→ Extracted records:
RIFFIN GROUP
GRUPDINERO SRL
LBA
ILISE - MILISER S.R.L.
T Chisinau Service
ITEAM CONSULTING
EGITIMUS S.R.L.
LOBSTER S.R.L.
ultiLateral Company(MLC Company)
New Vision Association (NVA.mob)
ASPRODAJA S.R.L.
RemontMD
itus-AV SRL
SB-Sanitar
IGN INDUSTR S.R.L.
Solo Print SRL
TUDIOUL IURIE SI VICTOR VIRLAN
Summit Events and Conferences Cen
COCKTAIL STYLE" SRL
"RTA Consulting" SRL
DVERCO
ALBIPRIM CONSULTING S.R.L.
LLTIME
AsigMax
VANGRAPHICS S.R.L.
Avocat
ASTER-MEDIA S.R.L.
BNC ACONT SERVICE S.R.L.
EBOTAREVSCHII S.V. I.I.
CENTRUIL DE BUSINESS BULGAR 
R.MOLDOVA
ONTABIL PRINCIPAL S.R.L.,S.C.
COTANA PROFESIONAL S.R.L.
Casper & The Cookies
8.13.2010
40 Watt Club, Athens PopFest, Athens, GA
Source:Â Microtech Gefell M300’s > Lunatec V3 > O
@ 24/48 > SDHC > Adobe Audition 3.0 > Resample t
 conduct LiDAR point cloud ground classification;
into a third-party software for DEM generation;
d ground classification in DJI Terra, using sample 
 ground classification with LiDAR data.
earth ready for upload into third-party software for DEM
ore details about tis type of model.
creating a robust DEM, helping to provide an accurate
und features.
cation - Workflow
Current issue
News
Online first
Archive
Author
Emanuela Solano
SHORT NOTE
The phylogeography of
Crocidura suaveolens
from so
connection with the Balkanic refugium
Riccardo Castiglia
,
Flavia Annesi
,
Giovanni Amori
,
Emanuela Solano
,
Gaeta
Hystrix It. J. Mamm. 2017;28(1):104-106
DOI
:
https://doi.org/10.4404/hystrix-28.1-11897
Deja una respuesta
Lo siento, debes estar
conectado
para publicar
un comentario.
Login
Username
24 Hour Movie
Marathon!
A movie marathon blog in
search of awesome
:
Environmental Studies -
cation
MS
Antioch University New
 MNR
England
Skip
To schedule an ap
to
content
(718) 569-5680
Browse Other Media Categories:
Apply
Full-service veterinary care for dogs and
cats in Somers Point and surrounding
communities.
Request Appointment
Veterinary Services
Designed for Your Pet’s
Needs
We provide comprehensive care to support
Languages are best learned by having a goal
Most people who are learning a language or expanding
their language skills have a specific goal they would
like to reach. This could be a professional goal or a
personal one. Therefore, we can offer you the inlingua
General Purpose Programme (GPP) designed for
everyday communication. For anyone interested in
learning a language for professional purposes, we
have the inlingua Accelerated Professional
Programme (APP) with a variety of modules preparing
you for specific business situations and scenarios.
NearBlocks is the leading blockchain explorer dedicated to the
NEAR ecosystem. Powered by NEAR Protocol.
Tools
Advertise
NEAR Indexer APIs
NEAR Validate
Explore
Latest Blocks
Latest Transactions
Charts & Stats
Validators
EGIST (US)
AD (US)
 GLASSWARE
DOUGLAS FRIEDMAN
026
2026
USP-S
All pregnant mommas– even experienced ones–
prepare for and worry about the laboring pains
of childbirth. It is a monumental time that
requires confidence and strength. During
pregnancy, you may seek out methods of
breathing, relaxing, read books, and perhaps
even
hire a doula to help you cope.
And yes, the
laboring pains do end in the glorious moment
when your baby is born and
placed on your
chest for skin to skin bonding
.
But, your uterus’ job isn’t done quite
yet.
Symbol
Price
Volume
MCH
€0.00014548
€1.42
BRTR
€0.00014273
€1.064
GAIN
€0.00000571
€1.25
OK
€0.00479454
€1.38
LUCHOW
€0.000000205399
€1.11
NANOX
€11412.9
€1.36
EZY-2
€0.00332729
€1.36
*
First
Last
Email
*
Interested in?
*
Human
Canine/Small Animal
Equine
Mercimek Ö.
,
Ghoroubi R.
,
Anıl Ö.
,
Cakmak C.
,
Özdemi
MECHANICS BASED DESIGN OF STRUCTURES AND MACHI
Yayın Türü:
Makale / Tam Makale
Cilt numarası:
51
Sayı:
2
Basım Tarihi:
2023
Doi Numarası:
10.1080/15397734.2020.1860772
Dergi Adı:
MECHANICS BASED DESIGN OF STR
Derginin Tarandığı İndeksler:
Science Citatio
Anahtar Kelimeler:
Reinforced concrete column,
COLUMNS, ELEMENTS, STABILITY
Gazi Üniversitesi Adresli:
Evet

→ To-do item:
Show each line of the data above that contains the string "MECHANICS". Case counts, so match capital and small letters as given.

→ Solution to this exercise:
MECHANICS BASED DESIGN OF STRUCTURES AND MACHI
MECHANICS BASED DESIGN OF STR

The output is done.